▶ **Problem to solve**
Reproduce only the lines that run from the line with "展會觀察：CES 2023 多款VR頭戴裝置將於" to the last line of the material, both ends included, exactly as they appear.

▶ **Data provided**
____

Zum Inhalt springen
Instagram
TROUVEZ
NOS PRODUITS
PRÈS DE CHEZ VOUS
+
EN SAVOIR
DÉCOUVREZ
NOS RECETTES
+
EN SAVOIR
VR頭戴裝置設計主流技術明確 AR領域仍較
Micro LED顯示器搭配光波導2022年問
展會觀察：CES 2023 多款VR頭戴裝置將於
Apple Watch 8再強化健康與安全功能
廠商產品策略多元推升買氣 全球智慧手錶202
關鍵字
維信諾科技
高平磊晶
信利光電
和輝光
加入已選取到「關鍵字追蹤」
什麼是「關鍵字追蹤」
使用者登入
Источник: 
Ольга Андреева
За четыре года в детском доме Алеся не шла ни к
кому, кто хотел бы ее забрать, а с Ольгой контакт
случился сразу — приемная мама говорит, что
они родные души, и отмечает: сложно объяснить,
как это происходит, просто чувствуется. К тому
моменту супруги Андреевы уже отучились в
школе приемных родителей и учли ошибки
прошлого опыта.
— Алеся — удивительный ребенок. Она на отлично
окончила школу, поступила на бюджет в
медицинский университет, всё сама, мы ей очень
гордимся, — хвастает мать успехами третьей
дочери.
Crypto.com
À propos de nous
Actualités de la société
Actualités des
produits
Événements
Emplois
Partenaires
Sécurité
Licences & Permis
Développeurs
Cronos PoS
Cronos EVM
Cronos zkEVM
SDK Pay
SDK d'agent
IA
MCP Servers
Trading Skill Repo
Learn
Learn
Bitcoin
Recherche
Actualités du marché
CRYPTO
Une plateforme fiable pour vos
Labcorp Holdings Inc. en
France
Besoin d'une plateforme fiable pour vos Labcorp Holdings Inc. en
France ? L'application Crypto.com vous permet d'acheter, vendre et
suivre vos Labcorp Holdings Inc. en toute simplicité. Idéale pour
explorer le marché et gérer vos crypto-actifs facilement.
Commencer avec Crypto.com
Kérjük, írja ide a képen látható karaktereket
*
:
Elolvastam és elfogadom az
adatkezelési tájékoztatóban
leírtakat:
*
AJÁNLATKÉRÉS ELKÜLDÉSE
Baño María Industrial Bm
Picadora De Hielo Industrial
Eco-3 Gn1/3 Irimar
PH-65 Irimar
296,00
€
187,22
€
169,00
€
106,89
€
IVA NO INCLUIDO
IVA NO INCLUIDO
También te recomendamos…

____

▶ **Reply**
展會觀察：CES 2023 多款VR頭戴裝置將於
Apple Watch 8再強化健康與安全功能
廠商產品策略多元推升買氣 全球智慧手錶202
關鍵字
維信諾科技
高平磊晶
信利光電
和輝光
加入已選取到「關鍵字追蹤」
什麼是「關鍵字追蹤」
使用者登入
Источник: 
Ольга Андреева
За четыре года в детском доме Алеся не шла ни к
кому, кто хотел бы ее забрать, а с Ольгой контакт
случился сразу — приемная мама говорит, что
они родные души, и отмечает: сложно объяснить,
как это происходит, просто чувствуется. К тому
моменту супруги Андреевы уже отучились в
школе приемных родителей и учли ошибки
прошлого опыта.
— Алеся — удивительный ребенок. Она на отлично
окончила школу, поступила на бюджет в
медицинский университет, всё сама, мы ей очень
гордимся, — хвастает мать успехами третьей
дочери.
Crypto.com
À propos de nous
Actualités de la société
Actualités des
produits
Événements
Emplois
Partenaires
Sécurité
Licences & Permis
Développeurs
Cronos PoS
Cronos EVM
Cronos zkEVM
SDK Pay
SDK d'agent
IA
MCP Servers
Trading Skill Repo
Learn
Learn
Bitcoin
Recherche
Actualités du marché
CRYPTO
Une plateforme fiable pour vos
Labcorp Holdings Inc. en
France
Besoin d'une plateforme fiable pour vos Labcorp Holdings Inc. en
France ? L'application Crypto.com vous permet d'acheter, vendre et
suivre vos Labcorp Holdings Inc. en toute simplicité. Idéale pour
explorer le marché et gérer vos crypto-actifs facilement.
Commencer avec Crypto.com
Kérjük, írja ide a képen látható karaktereket
*
:
Elolvastam és elfogadom az
adatkezelési tájékoztatóban
leírtakat:
*
AJÁNLATKÉRÉS ELKÜLDÉSE
Baño María Industrial Bm
Picadora De Hielo Industrial
Eco-3 Gn1/3 Irimar
PH-65 Irimar
296,00
€
187,22
€
169,00
€
106,89
€
IVA NO INCLUIDO
IVA NO INCLUIDO
También te recomendamos…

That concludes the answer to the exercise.